ASSIGNMENT: Nothing outside the range below should be printed. Output exactly the lines from the line with "Breast MRI, one" to the line with "- enhancing-tissue mask", both included.

##### MATERIAL PROVIDED

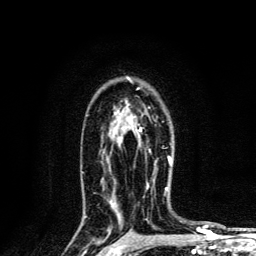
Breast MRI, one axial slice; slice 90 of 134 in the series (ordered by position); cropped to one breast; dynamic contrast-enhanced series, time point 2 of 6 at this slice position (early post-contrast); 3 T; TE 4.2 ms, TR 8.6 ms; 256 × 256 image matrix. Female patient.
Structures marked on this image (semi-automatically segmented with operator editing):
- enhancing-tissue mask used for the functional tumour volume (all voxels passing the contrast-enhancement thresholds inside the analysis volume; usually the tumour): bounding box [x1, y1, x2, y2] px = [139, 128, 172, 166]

##########
##### MATERIAL PROVIDED

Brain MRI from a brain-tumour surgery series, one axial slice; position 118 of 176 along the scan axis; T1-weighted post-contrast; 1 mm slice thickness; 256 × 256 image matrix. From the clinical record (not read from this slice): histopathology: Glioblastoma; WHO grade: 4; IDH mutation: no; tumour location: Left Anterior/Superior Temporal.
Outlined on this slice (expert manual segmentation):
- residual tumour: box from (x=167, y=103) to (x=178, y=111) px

##########

RESPONSE FOR THIS EXERCISE:
Breast MRI, one axial slice; slice 90 of 134 in the series (ordered by position); cropped to one breast; dynamic contrast-enhanced series, time point 2 of 6 at this slice position (early post-contrast); 3 T; TE 4.2 ms, TR 8.6 ms; 256 × 256 image matrix. Female patient.
Structures marked on this image (semi-automatically segmented with operator editing):
- enhancing-tissue mask used for the functional tumour volume (all voxels passing the contrast-enhancement thresholds inside the analysis volume; usually the tumour): bounding box [x1, y1, x2, y2] px = [139, 128, 172, 166]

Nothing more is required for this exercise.